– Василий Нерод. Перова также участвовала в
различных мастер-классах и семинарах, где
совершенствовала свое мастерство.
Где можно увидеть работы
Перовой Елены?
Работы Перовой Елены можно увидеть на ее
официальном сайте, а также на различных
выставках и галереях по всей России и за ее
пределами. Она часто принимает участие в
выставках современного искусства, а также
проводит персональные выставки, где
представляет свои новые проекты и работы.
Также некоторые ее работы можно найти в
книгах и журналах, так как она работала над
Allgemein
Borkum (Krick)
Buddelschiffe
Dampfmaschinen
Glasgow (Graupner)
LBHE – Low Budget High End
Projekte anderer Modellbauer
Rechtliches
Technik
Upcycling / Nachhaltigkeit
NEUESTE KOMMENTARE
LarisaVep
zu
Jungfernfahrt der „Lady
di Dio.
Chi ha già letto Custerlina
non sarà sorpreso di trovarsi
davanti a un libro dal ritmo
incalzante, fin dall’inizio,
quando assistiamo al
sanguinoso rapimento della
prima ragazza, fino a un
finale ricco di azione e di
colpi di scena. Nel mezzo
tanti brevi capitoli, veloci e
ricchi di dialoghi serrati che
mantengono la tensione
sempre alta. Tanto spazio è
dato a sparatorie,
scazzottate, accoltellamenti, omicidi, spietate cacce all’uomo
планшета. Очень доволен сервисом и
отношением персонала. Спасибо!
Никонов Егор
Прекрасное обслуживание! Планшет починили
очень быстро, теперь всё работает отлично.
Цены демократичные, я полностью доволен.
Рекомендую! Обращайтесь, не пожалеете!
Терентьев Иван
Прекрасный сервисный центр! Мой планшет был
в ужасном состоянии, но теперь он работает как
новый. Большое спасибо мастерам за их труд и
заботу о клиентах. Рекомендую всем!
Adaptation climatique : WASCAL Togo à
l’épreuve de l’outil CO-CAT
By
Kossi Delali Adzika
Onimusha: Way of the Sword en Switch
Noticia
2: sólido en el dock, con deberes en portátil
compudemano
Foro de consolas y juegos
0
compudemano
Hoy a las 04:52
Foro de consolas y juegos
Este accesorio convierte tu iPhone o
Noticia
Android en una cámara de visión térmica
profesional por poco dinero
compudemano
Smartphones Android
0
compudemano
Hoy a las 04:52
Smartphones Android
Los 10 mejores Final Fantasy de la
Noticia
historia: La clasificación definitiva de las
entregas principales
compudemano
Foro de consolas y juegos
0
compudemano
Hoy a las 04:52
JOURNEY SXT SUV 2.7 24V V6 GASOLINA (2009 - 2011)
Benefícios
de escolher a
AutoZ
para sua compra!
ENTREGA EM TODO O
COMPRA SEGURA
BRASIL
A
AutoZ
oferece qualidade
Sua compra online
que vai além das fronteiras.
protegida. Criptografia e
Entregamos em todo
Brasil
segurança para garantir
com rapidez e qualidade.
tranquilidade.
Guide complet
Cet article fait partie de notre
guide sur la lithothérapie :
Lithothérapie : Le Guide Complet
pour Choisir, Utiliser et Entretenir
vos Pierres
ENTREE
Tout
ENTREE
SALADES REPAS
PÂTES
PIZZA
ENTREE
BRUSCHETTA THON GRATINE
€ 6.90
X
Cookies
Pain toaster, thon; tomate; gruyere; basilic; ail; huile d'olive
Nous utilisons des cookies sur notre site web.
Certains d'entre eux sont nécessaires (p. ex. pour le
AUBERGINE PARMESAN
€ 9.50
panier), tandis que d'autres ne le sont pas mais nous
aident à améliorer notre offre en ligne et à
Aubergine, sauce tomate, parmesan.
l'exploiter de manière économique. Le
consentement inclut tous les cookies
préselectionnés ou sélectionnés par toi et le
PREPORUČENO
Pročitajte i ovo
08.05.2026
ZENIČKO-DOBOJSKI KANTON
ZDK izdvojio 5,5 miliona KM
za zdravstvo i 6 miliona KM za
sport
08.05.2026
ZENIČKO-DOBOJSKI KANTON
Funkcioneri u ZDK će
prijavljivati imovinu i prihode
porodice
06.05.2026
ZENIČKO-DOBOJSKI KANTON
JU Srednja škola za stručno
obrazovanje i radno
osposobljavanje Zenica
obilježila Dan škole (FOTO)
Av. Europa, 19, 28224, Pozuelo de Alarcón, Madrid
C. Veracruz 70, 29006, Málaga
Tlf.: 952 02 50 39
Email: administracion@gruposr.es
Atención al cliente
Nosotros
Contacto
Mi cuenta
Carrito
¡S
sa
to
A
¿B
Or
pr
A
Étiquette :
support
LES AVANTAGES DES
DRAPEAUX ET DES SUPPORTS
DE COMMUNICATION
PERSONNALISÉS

-----

[Problem statement] Copy out every line above word for word, keeping the same order and line breaks.

[Task solution]
– Василий Нерод. Перова также участвовала в
различных мастер-классах и семинарах, где
совершенствовала свое мастерство.
Где можно увидеть работы
Перовой Елены?
Работы Перовой Елены можно увидеть на ее
официальном сайте, а также на различных
выставках и галереях по всей России и за ее
пределами. Она часто принимает участие в
выставках современного искусства, а также
проводит персональные выставки, где
представляет свои новые проекты и работы.
Также некоторые ее работы можно найти в
книгах и журналах, так как она работала над
Allgemein
Borkum (Krick)
Buddelschiffe
Dampfmaschinen
Glasgow (Graupner)
LBHE – Low Budget High End
Projekte anderer Modellbauer
Rechtliches
Technik
Upcycling / Nachhaltigkeit
NEUESTE KOMMENTARE
LarisaVep
zu
Jungfernfahrt der „Lady
di Dio.
Chi ha già letto Custerlina
non sarà sorpreso di trovarsi
davanti a un libro dal ritmo
incalzante, fin dall’inizio,
quando assistiamo al
sanguinoso rapimento della
prima ragazza, fino a un
finale ricco di azione e di
colpi di scena. Nel mezzo
tanti brevi capitoli, veloci e
ricchi di dialoghi serrati che
mantengono la tensione
sempre alta. Tanto spazio è
dato a sparatorie,
scazzottate, accoltellamenti, omicidi, spietate cacce all’uomo
планшета. Очень доволен сервисом и
отношением персонала. Спасибо!
Никонов Егор
Прекрасное обслуживание! Планшет починили
очень быстро, теперь всё работает отлично.
Цены демократичные, я полностью доволен.
Рекомендую! Обращайтесь, не пожалеете!
Терентьев Иван
Прекрасный сервисный центр! Мой планшет был
в ужасном состоянии, но теперь он работает как
новый. Большое спасибо мастерам за их труд и
заботу о клиентах. Рекомендую всем!
Adaptation climatique : WASCAL Togo à
l’épreuve de l’outil CO-CAT
By
Kossi Delali Adzika
Onimusha: Way of the Sword en Switch
Noticia
2: sólido en el dock, con deberes en portátil
compudemano
Foro de consolas y juegos
0
compudemano
Hoy a las 04:52
Foro de consolas y juegos
Este accesorio convierte tu iPhone o
Noticia
Android en una cámara de visión térmica
profesional por poco dinero
compudemano
Smartphones Android
0
compudemano
Hoy a las 04:52
Smartphones Android
Los 10 mejores Final Fantasy de la
Noticia
historia: La clasificación definitiva de las
entregas principales
compudemano
Foro de consolas y juegos
0
compudemano
Hoy a las 04:52
JOURNEY SXT SUV 2.7 24V V6 GASOLINA (2009 - 2011)
Benefícios
de escolher a
AutoZ
para sua compra!
ENTREGA EM TODO O
COMPRA SEGURA
BRASIL
A
AutoZ
oferece qualidade
Sua compra online
que vai além das fronteiras.
protegida. Criptografia e
Entregamos em todo
Brasil
segurança para garantir
com rapidez e qualidade.
tranquilidade.
Guide complet
Cet article fait partie de notre
guide sur la lithothérapie :
Lithothérapie : Le Guide Complet
pour Choisir, Utiliser et Entretenir
vos Pierres
ENTREE
Tout
ENTREE
SALADES REPAS
PÂTES
PIZZA
ENTREE
BRUSCHETTA THON GRATINE
€ 6.90
X
Cookies
Pain toaster, thon; tomate; gruyere; basilic; ail; huile d'olive
Nous utilisons des cookies sur notre site web.
Certains d'entre eux sont nécessaires (p. ex. pour le
AUBERGINE PARMESAN
€ 9.50
panier), tandis que d'autres ne le sont pas mais nous
aident à améliorer notre offre en ligne et à
Aubergine, sauce tomate, parmesan.
l'exploiter de manière économique. Le
consentement inclut tous les cookies
préselectionnés ou sélectionnés par toi et le
PREPORUČENO
Pročitajte i ovo
08.05.2026
ZENIČKO-DOBOJSKI KANTON
ZDK izdvojio 5,5 miliona KM
za zdravstvo i 6 miliona KM za
sport
08.05.2026
ZENIČKO-DOBOJSKI KANTON
Funkcioneri u ZDK će
prijavljivati imovinu i prihode
porodice
06.05.2026
ZENIČKO-DOBOJSKI KANTON
JU Srednja škola za stručno
obrazovanje i radno
osposobljavanje Zenica
obilježila Dan škole (FOTO)
Av. Europa, 19, 28224, Pozuelo de Alarcón, Madrid
C. Veracruz 70, 29006, Málaga
Tlf.: 952 02 50 39
Email: administracion@gruposr.es
Atención al cliente
Nosotros
Contacto
Mi cuenta
Carrito
¡S
sa
to
A
¿B
Or
pr
A
Étiquette :
support
LES AVANTAGES DES
DRAPEAUX ET DES SUPPORTS
DE COMMUNICATION
PERSONNALISÉS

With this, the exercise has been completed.